The goal of this campaign was to, as you said, “push my argument off the page and into action,” by moving from a not so pretty to look at, dense, academic essay, to visually pleasing posters and pamphlets. My core argument is that using AI detectors is a literal coin flip that unfairly forces students to gamble their career on a stupid algorithm. The “Your Career is Not a Coin Flip” poster specifically targets the students to spark an immediate sense of urgency regarding the safety of their own careers. I’m going to be honest, this was way overkill and it’s really not that serious but I did it so that it would stand out more. The “If the Geniuses Failed” poster changes the target to educators and instructors, challenging the logic of guessing with student lives when the tech’s own creators couldn’t make it work. Next, the pamphlet acts as a tactical guide for students who have already been flagged and need help with defense. I would put the posters in high traffic campus hallways and faculty offices. On the other hand, I would distribute the pamphlets in student centers and labs.

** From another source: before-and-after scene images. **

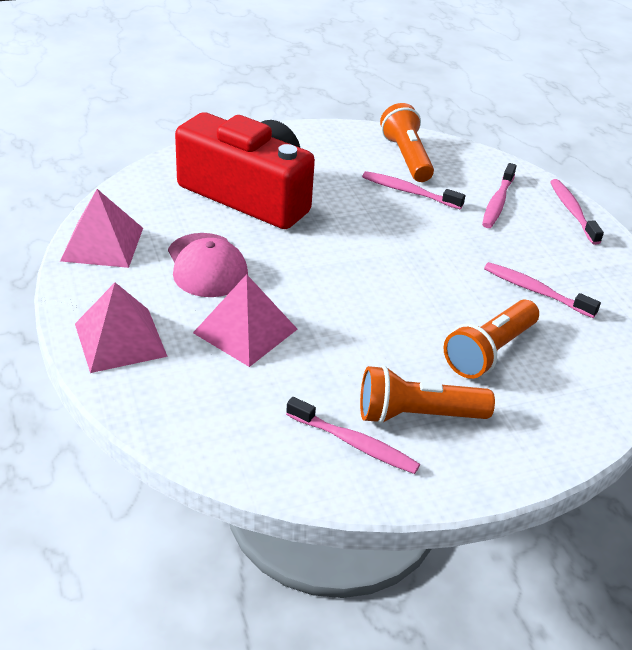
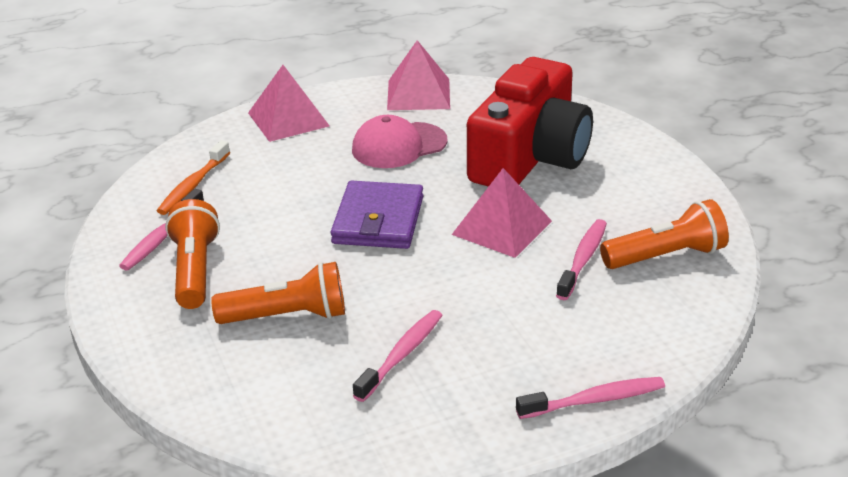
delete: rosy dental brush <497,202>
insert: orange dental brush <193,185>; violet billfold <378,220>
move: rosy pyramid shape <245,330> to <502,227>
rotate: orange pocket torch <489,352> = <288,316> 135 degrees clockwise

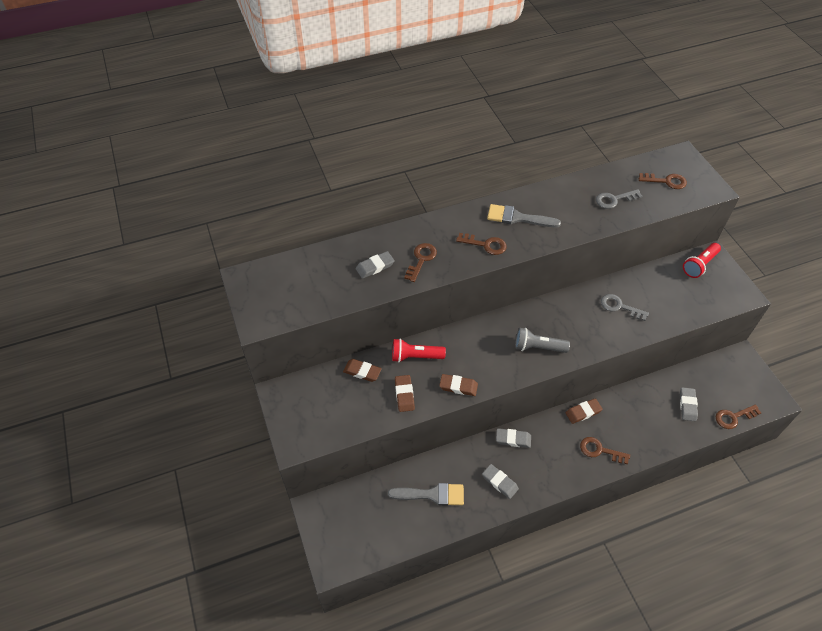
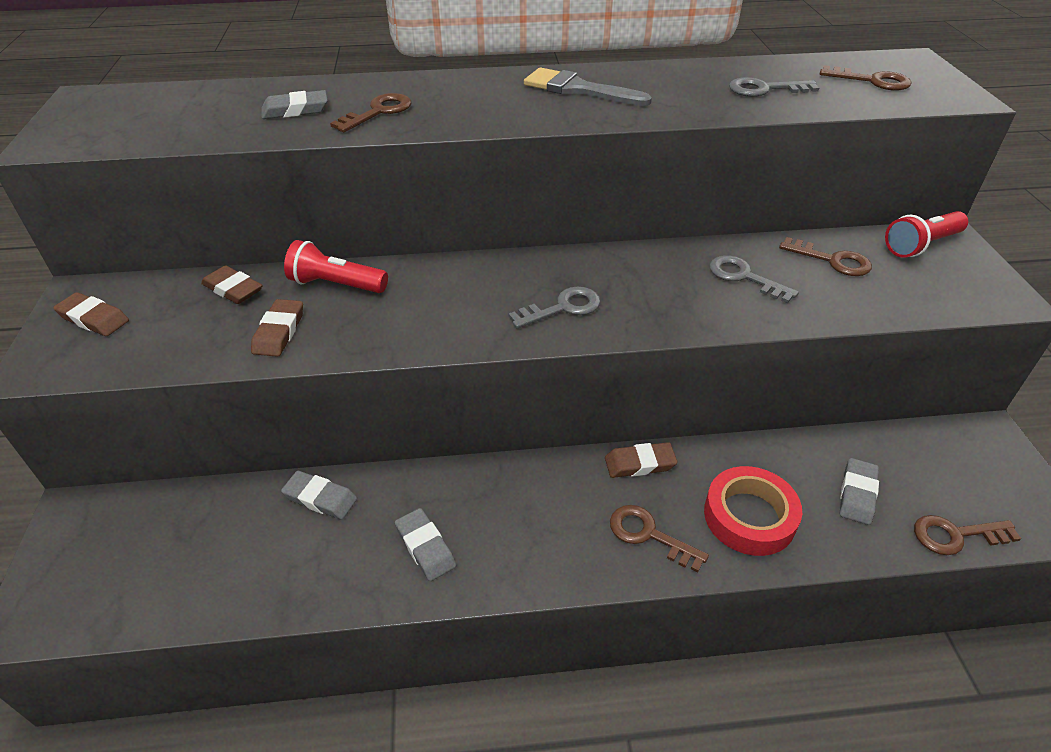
delete: grey paint brush <432,495>
insert: crimson tape <749,516>
move: russet pencil eraser <458,386> to <94,319>; grey pencil eraser <513,439> to <320,498>; russet key <485,245> to <832,260>
replace: grey pocket torch <538,347> to grey key <562,308>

I used Pathos in the student directed poster by using the visual of a coin to emphasize the randomness and fear of losing an 800 year old right to fairness. I used Logos in the educator directed poster by highlighting the cold, hard fact that OpenAI shut down their classifier on July 20, 2023, due to a “low rate of accuracy.” The digital aesthetic across all of my pieces is a deliberate visual appeal meant to symbolize the broken and unreliable nature of the detectors. I chose the  contrast color palette of deep blue, black, and “system error” red to get attention to people passing by. I also used the stop hand icon as a symbol to drop any previous assumptions about AI detection. In the pamphlet, I included “audience-appropriate evidence” by citing the documented bias against non-native English writers to add social justice layer to my argument. The phrase “pattern-matchers, not truth-finders” was repeated to strip away the “credibility” of the tools instructors are currently using.

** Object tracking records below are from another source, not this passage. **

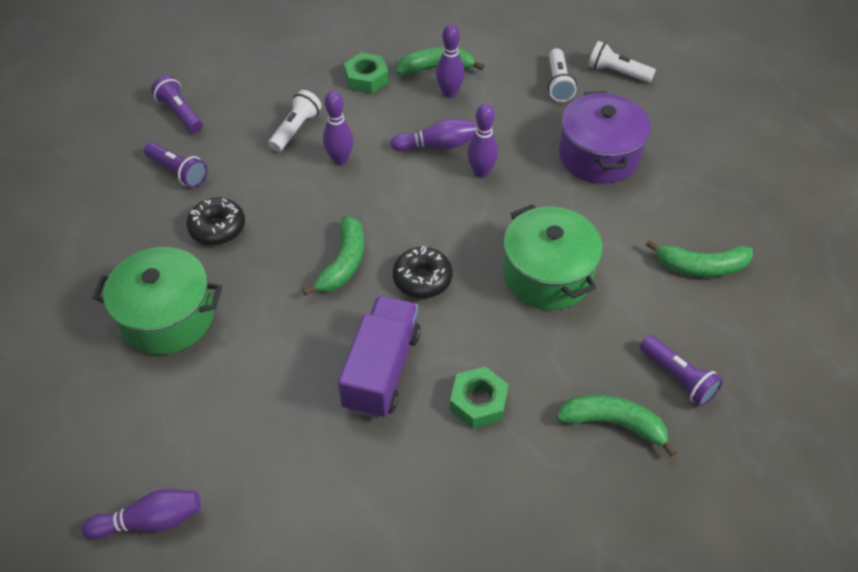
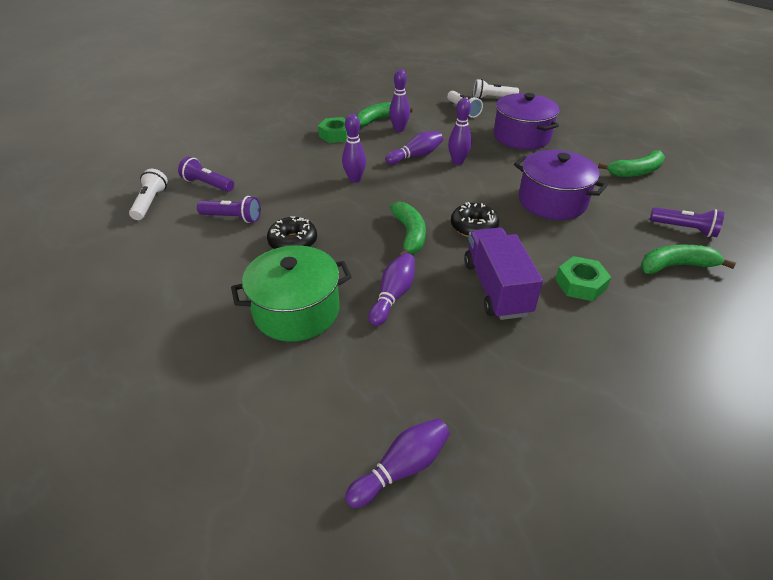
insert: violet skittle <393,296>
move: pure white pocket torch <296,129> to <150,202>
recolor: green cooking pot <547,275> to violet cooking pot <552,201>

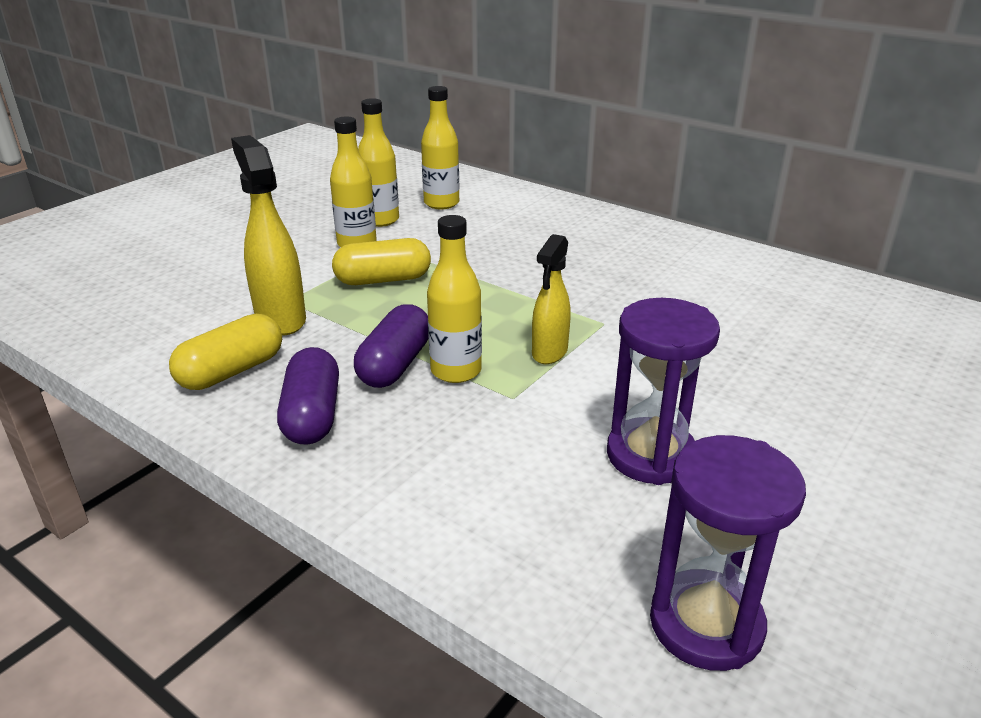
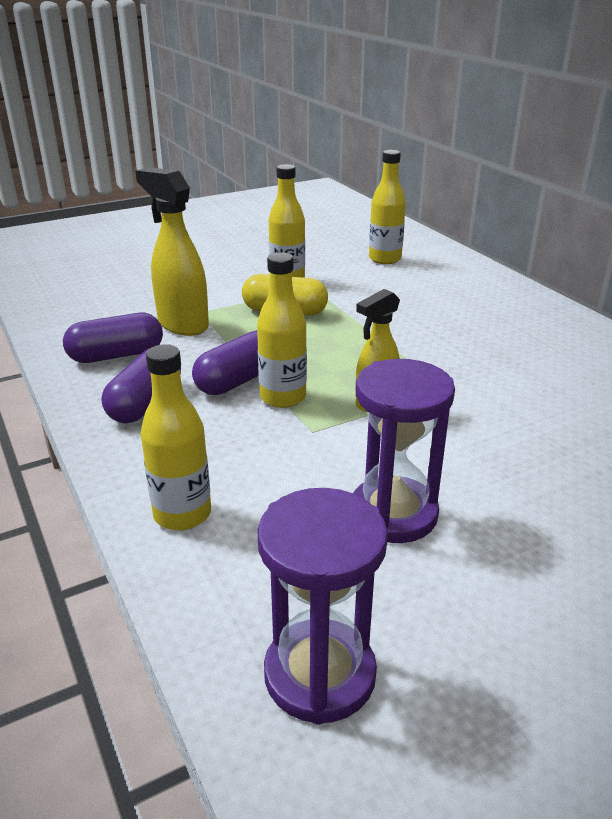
move: bright yellow drink bottle <380,220> to <182,514>
recolor: bright yellow pill <232,371> to violet pill <116,355>
rotate: bright yellow sprayer <280,319> = <182,324> 45 degrees counterclockwise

Visual rhetoric is a far more effective medium for this specific argument because most people will never read a 5-page research paper, but they will look at a coin flip poster for 10 seconds. The transition from the written argument was achieved by identifying my best points (like the OpenAI failure) and turning them into punchy, high-impact headlines. While the academic paper was turned towards scholarly readers these re-casts are designed for a real life context where decisions happen fast. Next, I moved away from explaining the law in my bulk writing to applying it as a practical tool for students through the Human Contribution exception. My use of bold font makes sure that my call to action is the first thing you’ll see on the page.

I feel that the biggest challenge for me was condensing the complex legal part of it (the Human Contribution exception) into a simple three page pamphlet. A major reward was seeing how my technical skepticism could be translated into a visual campaign that actually feels like a “full-bodied experience” for the viewer. This project revealed that even the most broken algorithm can be successfully challenged when you take the argument off the page and put it into the hands of the people affected. The transition taught me that a professional level project isn’t just about good grammar…it’s about matching the medium to the needs and values of the audience. Overall, creating these recasts showed me that visual arguments have a global impact that traditional papers rarely achieve.